Records from a collection:
----
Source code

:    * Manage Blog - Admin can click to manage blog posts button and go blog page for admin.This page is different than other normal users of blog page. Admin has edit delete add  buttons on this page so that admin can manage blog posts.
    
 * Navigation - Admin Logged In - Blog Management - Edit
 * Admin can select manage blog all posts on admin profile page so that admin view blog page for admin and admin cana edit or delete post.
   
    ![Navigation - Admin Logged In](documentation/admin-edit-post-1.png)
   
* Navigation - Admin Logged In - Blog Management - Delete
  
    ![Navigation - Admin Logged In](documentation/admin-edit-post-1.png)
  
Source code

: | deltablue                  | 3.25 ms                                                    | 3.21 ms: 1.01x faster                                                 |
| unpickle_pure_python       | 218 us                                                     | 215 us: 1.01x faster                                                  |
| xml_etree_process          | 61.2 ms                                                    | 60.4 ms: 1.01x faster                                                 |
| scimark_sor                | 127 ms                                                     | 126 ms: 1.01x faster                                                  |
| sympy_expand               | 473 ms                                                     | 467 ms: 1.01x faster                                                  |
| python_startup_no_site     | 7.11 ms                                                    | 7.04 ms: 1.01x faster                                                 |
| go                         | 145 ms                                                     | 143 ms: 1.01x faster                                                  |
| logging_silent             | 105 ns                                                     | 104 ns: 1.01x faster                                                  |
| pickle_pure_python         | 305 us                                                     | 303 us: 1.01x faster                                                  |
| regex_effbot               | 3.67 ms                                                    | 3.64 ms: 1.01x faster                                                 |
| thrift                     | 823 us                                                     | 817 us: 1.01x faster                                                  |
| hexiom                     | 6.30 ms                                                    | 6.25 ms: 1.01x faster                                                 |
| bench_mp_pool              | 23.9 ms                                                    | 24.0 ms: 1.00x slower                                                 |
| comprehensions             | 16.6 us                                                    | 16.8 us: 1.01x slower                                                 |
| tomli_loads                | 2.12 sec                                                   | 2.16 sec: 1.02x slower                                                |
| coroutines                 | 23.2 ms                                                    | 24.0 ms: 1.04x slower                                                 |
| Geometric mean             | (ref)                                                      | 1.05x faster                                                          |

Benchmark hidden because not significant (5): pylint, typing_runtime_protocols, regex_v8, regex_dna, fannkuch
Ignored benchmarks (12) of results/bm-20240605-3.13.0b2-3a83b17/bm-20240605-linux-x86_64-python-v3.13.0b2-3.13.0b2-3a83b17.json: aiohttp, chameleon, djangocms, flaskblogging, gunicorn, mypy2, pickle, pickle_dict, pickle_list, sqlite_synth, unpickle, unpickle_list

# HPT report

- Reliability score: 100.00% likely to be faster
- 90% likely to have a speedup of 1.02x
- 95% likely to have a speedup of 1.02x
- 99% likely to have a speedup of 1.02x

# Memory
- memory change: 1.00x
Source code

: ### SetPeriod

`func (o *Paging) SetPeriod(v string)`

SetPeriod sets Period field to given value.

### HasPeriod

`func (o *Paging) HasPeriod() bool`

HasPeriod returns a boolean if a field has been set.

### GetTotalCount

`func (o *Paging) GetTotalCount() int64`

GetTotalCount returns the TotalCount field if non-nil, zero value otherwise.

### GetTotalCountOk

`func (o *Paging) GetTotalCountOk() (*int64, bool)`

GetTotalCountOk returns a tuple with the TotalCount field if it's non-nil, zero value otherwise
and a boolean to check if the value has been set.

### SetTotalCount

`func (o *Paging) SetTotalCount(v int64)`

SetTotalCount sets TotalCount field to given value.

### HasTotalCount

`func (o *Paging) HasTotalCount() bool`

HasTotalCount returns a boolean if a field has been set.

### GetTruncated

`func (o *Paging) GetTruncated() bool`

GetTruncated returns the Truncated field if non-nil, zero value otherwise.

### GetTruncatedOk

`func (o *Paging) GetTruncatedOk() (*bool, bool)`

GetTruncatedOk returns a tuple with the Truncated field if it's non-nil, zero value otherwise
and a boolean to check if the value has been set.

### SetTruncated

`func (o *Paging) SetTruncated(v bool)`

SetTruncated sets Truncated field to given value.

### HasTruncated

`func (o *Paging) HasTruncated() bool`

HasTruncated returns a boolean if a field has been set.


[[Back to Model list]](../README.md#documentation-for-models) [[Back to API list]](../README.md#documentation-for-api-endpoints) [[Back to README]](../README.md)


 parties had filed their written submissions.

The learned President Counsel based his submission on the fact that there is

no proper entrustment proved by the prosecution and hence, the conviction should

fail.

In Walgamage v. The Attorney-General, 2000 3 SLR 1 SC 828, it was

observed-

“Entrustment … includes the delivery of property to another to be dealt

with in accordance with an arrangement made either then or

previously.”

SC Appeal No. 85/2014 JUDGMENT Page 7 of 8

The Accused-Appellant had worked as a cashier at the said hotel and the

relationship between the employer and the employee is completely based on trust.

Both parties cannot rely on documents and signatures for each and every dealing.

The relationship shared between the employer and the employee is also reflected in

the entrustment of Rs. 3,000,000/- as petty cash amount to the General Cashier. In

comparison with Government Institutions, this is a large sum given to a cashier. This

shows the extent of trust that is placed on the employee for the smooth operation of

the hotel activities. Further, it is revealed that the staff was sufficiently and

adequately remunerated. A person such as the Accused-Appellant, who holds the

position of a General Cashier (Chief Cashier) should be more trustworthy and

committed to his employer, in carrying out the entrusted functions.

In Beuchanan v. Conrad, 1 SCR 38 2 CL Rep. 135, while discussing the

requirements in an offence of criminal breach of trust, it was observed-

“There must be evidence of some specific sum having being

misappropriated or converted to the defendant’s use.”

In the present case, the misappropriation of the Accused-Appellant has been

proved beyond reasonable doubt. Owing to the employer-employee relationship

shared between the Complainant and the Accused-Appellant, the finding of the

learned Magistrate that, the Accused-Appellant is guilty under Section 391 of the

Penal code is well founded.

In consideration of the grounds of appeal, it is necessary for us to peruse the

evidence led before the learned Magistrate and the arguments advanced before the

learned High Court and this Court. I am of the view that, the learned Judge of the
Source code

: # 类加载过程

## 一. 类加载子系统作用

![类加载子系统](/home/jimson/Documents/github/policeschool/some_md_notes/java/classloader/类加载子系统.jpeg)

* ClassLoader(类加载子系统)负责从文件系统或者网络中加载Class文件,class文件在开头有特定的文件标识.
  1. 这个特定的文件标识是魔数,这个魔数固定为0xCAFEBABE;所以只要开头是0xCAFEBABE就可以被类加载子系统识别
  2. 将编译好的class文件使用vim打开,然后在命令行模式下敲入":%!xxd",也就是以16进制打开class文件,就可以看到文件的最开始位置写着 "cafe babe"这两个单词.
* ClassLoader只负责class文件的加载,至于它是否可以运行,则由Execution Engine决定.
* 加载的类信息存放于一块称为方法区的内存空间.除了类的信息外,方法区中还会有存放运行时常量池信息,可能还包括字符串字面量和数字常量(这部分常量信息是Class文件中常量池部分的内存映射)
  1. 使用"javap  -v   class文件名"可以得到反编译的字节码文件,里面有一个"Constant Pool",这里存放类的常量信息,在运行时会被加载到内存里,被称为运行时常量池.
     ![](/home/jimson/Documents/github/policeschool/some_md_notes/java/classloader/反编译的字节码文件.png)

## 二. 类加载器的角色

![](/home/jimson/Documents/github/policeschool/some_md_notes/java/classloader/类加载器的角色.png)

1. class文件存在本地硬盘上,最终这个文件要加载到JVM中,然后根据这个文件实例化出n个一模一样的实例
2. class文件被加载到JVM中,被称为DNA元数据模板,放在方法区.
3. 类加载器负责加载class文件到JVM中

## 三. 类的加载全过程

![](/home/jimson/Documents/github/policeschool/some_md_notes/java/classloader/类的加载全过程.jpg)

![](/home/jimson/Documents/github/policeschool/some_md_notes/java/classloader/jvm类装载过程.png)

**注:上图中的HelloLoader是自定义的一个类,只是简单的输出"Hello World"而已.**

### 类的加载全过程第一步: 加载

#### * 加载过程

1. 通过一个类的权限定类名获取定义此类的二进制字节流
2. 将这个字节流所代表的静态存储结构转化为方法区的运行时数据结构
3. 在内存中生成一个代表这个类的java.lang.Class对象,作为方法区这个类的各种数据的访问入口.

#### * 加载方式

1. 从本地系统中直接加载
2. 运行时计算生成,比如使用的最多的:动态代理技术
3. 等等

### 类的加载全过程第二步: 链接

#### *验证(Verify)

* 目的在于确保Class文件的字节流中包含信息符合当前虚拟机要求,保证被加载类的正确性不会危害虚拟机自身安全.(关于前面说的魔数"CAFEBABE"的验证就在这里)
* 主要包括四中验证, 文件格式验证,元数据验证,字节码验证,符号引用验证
----
- Exercise prompt
Copy each line in the entries above where the word "employee" shows up.

- Result of the exercise
relationship between the employer and the employee is completely based on trust.
The relationship shared between the employer and the employee is also reflected in
shows the extent of trust that is placed on the employee for the smooth operation of
proved beyond reasonable doubt. Owing to the employer-employee relationship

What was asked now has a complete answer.